Die Versuche Deutschlands und der EU, auf Kohle, Erdöl und Erdgas aus Rußland so weit wie möglich zu verzichten, haben die Energiepreise stark in die Höhe getrieben und dennoch ihr Ziel nicht erreicht. So erwarben EU-Mitgliedstaaten, seit Brüssel die Einfuhr russischen Erdöls per Schiff untersagte, rund 8 Prozent aller russischen Ölexporte, insbesondere aber 53 Prozent aller russischen Flüssiggasausfuhren. Hinzu kommt, daß Deutschland heute gut zwölfmal so viel Mineralölerzeugnisse aus Indien bezieht wie im Vorjahr; diese wurden wohl aus russischem Öl hergestellt. Der Wert stieg von 37 Millionen Euro von Januar bis Juli 2022 auf rund 451 Millionen Euro im gleichen Zeitraum 2023. Die Profite teilen sich russische und indische Konzerne.
Ölpreisdeckel gescheitert
Zugleich ist der Versuch, Rußlands Einnahmen aus dem Ölexport mit einem Ölpreisdeckel zu drücken, gescheitert. Die G7 und die EU hatten Ende vergangenen Jahres beschlossen, westliche Unternehmen dürften russisches Erdöl künftig nur dann transportieren und die Transporte nur dann versichern, wenn der Rohstoff nicht mehr als 60 US-Dollar pro Barrel koste. Hieß es zunächst noch, der Plan gehe auf, so zeigen aktuelle Berichte, daß der Ölpreisdeckel nicht funktioniert.

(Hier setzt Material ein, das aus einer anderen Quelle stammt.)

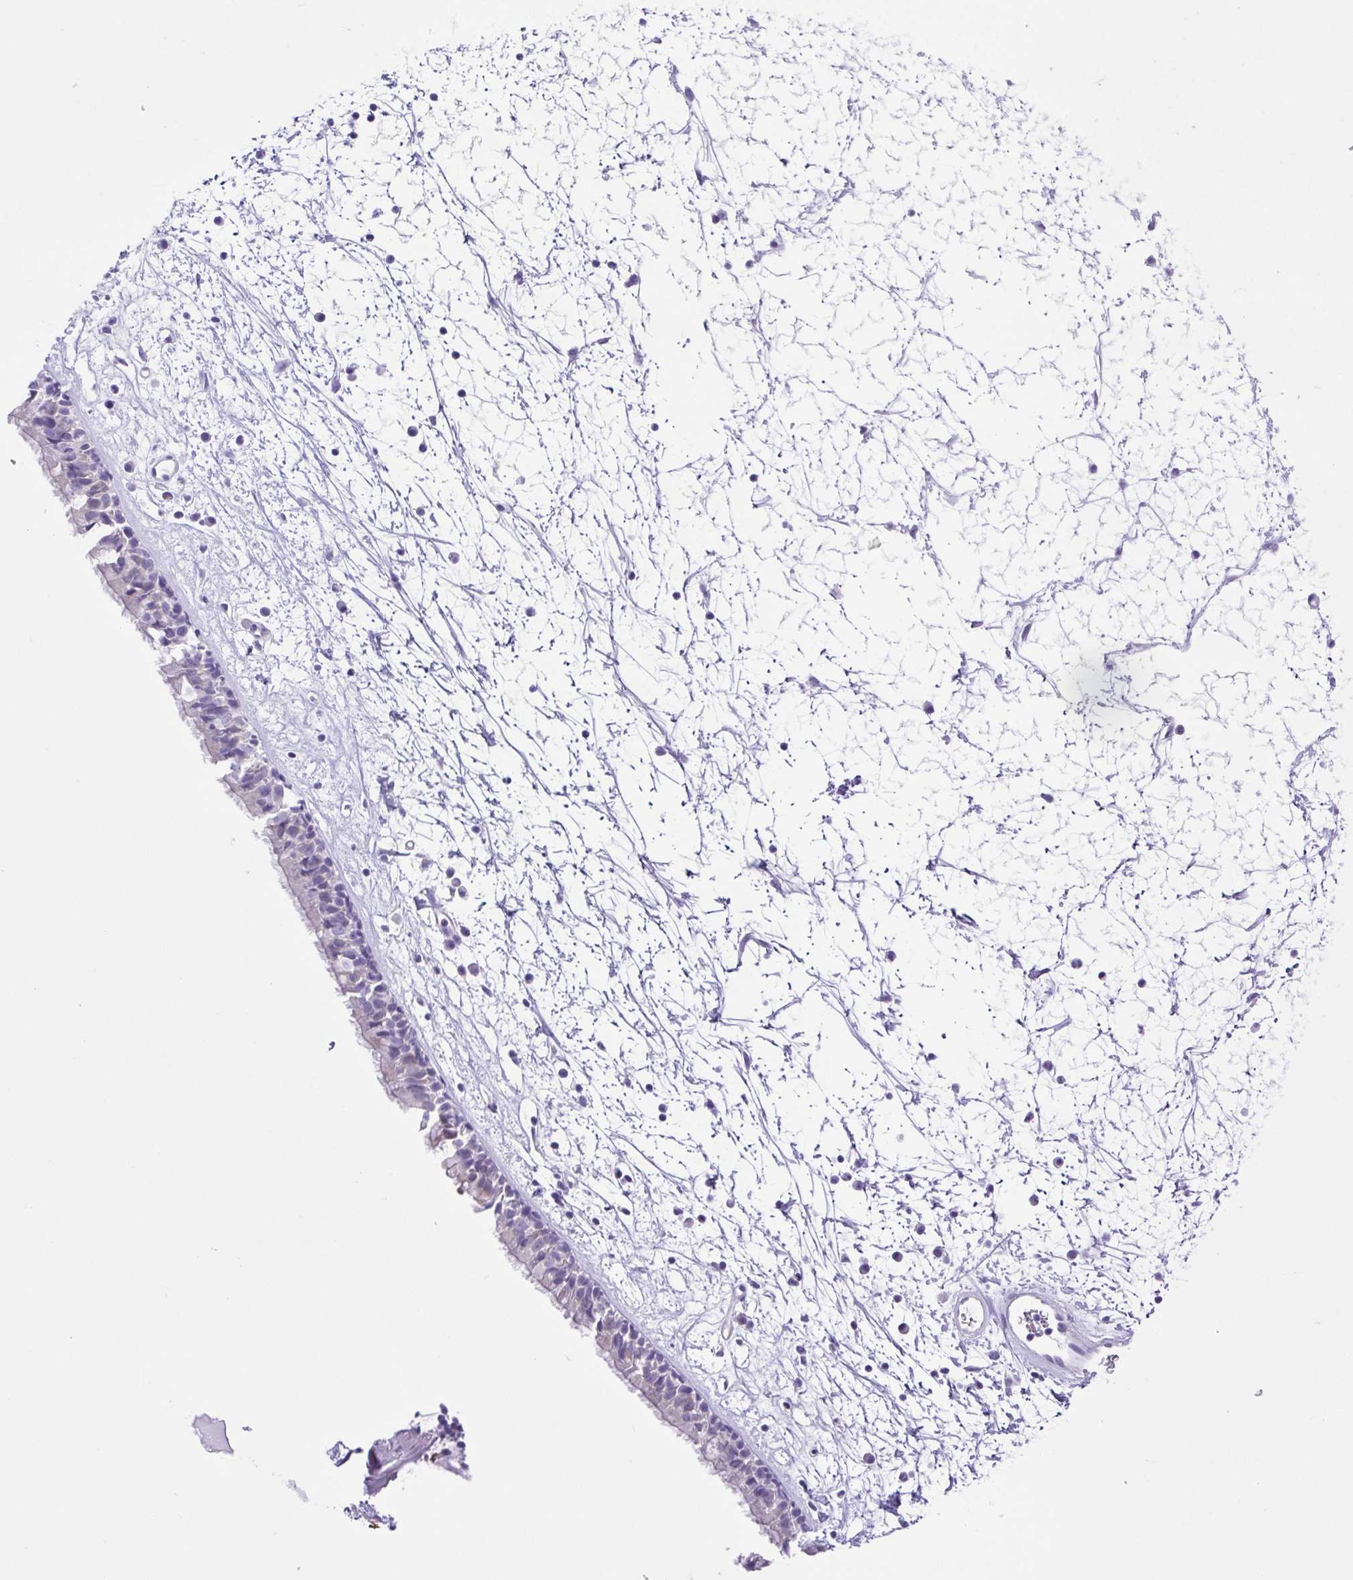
{"staining": {"intensity": "negative", "quantity": "none", "location": "none"}, "tissue": "nasopharynx", "cell_type": "Respiratory epithelial cells", "image_type": "normal", "snomed": [{"axis": "morphology", "description": "Normal tissue, NOS"}, {"axis": "topography", "description": "Nasopharynx"}], "caption": "There is no significant expression in respiratory epithelial cells of nasopharynx. (Stains: DAB immunohistochemistry with hematoxylin counter stain, Microscopy: brightfield microscopy at high magnification).", "gene": "CDSN", "patient": {"sex": "male", "age": 24}}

Lag der Weltmarktpreis für die russische Erdölsorte Urals noch im Juni zwischen 54 und 56 US-Dollar pro Barrel, so ist er inzwischen auf bis zu 74 US-Dollar pro Barrel gestiegen. In Ostasien wurden bereits vor Monaten deutlich mehr als 60 US-Dollar pro Barrel Urals gezahlt. Entsprechend sind die russischen Einnahmen aus dem Ölexport wieder erheblich gewachsen. Auch diesbezüglich haben die westlichen Mächte ihr Ziel klar verfehlt.